#### Texto de origen:
____

Message from the Pastor
Querida Comunidad:
En este segundo domingo de Cuaresma, la Palabra de Dios nos conduce al monte de la Transfiguración, donde Jesús se manifiesta lleno de gloria ante Pedro, Santiago y Juan. En medio del camino hacia la cruz, el Señor ofrece a sus discípulos un anticipo de la luz de la Resurrección, para fortalecer su fe y enseñarles que el sufrimiento no es el final, sino el paso hacia la vida nueva que Dios promete.
La voz del Padre resuena con claridad: “Este es mi Hijo amado, escúchenlo”. Esta invitación es también para nosotros, llamados a hacer silencio interior y abrir el corazón para escuchar a Cristo. En un mundo lleno de ruidos, opiniones y prisas, la Cuaresma nos propone detenernos, subir al monte de la oración y dejarnos transformar por la escucha sincera del Evangelio. La experiencia de la Transfiguración no es un privilegio reservado a unos pocos, sino una promesa para todo creyente. Dios quiere transfigurar nuestra vida cotidiana, nuestras luchas, miedos y fragilidades, iluminándolos con su gracia. Pero para ello es necesario bajar del monte y seguir caminando con Jesús, incluso cuando el camino se vuelve exigente y nos invita a la conversión.

____

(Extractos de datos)
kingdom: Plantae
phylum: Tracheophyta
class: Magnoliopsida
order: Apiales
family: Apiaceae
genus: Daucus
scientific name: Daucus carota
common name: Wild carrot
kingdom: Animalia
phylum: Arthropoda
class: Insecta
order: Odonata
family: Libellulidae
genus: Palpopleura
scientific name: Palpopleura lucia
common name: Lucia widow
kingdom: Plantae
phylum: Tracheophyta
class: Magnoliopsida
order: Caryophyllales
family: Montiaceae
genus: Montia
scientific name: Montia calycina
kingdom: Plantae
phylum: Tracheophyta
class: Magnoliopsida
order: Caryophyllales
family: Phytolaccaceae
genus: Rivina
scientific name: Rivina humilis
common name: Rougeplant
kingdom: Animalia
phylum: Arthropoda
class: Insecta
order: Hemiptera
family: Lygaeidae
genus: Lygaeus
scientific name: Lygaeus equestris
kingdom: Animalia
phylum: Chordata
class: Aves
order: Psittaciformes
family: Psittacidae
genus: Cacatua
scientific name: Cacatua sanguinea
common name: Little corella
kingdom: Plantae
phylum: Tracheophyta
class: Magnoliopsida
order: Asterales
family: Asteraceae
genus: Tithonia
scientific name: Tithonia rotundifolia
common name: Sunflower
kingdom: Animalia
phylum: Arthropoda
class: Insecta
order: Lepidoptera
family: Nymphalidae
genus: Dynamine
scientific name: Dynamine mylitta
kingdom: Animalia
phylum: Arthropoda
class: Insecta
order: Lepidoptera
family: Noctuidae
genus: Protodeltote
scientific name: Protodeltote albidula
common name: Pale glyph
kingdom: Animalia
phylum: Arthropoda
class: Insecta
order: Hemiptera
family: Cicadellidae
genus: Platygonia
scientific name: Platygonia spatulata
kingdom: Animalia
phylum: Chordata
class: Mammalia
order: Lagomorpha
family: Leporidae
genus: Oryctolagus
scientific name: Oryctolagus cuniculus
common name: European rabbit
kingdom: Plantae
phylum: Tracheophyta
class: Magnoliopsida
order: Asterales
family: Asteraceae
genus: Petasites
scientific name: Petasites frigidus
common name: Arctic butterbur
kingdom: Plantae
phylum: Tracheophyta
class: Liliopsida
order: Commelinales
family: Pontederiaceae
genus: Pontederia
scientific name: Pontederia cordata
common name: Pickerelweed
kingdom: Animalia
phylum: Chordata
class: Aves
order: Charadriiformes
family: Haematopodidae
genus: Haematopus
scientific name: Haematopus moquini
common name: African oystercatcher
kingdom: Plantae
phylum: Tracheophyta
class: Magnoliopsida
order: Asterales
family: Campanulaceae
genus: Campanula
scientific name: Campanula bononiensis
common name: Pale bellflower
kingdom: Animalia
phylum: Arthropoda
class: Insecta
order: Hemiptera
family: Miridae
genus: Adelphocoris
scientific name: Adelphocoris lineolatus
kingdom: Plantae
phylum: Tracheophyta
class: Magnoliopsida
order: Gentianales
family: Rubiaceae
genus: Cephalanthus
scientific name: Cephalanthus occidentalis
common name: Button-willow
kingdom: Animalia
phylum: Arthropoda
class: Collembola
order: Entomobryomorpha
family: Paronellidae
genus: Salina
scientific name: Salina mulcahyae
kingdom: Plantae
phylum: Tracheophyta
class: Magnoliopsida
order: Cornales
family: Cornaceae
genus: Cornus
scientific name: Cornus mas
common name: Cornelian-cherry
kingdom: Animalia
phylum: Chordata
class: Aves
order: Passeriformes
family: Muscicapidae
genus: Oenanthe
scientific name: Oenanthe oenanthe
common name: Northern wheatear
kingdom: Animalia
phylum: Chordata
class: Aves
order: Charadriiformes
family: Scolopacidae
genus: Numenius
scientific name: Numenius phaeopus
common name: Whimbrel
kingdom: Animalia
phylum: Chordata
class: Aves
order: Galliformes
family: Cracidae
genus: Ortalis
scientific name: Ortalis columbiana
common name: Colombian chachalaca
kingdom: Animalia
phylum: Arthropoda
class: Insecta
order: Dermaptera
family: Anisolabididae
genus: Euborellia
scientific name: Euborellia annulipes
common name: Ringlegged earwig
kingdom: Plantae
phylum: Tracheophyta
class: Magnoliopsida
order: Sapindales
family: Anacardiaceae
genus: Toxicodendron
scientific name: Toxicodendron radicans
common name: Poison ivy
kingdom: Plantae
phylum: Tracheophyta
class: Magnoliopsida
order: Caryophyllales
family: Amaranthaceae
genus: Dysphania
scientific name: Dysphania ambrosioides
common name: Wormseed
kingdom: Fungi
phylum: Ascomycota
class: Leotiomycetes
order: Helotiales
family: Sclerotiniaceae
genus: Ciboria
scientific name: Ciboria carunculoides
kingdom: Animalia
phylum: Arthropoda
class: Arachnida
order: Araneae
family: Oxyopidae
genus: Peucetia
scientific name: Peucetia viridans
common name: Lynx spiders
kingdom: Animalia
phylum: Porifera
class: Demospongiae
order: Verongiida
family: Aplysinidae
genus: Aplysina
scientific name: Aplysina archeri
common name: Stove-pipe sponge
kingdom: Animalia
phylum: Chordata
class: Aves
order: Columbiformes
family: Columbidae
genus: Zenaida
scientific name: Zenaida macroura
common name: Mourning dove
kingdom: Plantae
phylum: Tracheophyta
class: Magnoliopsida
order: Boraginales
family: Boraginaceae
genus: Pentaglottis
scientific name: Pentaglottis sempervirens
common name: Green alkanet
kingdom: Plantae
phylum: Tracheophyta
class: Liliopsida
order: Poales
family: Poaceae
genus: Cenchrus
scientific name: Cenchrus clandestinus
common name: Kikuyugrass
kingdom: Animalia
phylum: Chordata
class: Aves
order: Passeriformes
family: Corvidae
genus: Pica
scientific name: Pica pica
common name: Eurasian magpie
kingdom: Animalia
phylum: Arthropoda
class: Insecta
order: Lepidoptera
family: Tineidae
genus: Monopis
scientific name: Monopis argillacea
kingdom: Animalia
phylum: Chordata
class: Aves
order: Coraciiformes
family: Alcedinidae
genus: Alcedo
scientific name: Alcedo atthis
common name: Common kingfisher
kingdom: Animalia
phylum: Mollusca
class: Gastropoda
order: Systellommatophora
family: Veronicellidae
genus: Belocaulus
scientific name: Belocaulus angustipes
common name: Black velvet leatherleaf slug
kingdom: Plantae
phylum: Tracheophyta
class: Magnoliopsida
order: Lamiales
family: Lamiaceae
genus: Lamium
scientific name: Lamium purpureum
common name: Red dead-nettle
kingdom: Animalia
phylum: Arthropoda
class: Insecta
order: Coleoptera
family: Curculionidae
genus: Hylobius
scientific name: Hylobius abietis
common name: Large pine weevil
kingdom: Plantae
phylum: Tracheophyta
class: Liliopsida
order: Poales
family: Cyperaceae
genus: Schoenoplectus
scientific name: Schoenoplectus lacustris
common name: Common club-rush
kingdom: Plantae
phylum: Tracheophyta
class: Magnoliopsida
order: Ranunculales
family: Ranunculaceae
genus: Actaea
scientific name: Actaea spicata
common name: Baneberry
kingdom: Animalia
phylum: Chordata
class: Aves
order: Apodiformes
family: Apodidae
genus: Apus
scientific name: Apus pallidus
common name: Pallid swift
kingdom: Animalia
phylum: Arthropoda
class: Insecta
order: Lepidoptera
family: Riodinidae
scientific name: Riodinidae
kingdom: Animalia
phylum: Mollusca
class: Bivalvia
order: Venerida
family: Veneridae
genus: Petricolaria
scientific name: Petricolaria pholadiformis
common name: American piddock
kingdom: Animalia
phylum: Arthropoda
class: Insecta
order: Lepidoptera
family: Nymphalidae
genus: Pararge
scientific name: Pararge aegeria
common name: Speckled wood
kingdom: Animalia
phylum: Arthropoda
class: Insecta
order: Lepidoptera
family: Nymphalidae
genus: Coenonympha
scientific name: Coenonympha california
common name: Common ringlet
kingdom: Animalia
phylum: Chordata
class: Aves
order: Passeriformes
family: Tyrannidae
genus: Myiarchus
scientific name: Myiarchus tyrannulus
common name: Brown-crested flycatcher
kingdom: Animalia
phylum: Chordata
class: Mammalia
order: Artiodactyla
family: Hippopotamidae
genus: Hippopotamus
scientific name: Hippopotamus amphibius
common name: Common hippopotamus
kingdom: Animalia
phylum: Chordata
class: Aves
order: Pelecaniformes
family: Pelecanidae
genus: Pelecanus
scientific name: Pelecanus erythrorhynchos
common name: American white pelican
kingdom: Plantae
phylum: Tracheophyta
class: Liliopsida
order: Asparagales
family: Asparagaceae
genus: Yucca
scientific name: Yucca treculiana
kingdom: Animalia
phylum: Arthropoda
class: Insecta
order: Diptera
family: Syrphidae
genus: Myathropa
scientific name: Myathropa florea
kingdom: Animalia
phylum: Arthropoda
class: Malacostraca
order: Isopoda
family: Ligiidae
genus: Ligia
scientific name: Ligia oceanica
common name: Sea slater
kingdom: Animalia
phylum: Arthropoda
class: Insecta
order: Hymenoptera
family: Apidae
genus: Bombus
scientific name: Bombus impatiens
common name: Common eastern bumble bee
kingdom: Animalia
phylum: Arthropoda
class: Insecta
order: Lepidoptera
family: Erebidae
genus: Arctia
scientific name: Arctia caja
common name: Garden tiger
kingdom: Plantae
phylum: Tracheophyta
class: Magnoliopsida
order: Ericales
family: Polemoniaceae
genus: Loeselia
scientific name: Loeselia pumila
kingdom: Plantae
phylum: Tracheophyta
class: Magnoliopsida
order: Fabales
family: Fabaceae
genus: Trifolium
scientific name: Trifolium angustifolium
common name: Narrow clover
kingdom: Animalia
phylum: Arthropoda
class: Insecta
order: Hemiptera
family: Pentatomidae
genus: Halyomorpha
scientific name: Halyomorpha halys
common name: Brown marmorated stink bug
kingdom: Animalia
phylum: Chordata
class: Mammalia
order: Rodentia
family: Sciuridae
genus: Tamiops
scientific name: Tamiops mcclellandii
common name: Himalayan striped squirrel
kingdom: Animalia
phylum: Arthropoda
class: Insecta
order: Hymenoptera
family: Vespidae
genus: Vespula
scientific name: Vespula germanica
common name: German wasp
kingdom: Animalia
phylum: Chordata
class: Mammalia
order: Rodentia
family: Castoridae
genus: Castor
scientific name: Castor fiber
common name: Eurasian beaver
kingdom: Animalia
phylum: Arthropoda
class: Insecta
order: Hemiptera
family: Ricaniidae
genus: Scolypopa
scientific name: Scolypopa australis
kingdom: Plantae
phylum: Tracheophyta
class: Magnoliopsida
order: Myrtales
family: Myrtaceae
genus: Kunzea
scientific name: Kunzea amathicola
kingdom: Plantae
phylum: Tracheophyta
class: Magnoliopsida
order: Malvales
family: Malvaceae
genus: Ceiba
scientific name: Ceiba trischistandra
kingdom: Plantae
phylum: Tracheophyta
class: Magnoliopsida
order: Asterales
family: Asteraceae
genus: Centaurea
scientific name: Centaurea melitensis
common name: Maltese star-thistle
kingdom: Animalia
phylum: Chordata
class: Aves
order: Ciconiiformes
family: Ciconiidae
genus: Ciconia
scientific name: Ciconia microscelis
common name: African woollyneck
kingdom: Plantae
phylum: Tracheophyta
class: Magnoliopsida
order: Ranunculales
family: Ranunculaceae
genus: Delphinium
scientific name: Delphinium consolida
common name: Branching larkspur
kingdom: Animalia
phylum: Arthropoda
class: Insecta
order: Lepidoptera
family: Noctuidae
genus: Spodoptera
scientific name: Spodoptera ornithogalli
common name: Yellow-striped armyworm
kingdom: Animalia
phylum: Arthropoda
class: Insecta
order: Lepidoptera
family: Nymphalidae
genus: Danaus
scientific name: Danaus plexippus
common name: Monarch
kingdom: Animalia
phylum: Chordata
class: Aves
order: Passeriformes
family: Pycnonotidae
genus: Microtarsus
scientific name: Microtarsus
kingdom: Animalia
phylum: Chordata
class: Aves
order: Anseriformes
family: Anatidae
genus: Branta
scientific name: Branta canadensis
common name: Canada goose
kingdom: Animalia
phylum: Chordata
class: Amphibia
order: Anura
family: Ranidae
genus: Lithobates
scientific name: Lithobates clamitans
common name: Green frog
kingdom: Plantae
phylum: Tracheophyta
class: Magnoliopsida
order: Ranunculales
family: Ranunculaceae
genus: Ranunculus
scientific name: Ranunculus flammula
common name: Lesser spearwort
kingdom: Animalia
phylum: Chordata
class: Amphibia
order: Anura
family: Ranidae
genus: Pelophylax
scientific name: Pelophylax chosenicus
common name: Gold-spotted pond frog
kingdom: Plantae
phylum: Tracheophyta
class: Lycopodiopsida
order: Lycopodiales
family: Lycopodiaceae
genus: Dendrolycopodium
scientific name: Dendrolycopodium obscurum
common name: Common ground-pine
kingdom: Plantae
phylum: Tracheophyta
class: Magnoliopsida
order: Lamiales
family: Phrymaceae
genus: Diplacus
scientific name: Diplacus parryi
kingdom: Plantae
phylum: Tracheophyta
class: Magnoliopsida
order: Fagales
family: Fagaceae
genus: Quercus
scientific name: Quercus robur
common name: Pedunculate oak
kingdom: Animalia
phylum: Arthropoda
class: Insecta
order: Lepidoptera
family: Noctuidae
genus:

____

#### Tareas por realizar:
[1] Según el mensaje del párroco, ¿ante qué discípulos se manifiesta Jesús lleno de gloria?
[2] Edita el fragmento del mensaje del párroco que empieza con las palabras "Message from the" y termina con "que Dios promete.", y reemplaza "monte de la Transfiguración" por "monte Tabor".
[3] Continúa el mensaje del párroco a partir de su última frase.

#### Respuestas:
[1] Ante Pedro, Santiago y Juan.

[2]
Message from the Pastor
Querida Comunidad:
En este segundo domingo de Cuaresma, la Palabra de Dios nos conduce al monte Tabor, donde Jesús se manifiesta lleno de gloria ante Pedro, Santiago y Juan. En medio del camino hacia la cruz, el Señor ofrece a sus discípulos un anticipo de la luz de la Resurrección, para fortalecer su fe y enseñarles que el sufrimiento no es el final, sino el paso hacia la vida nueva que Dios promete.

[3]
Que este tiempo cuaresmal nos ayude a renovar la esperanza, a confiar en la presencia de Dios que camina con nosotros y a reflejar, con nuestras obras, la luz de Cristo en medio del mundo. Animados por esta Palabra, continuemos el camino hacia la Pascua con fe firme, corazón abierto y disposición sincera a dejarnos transformar por el amor del Señor.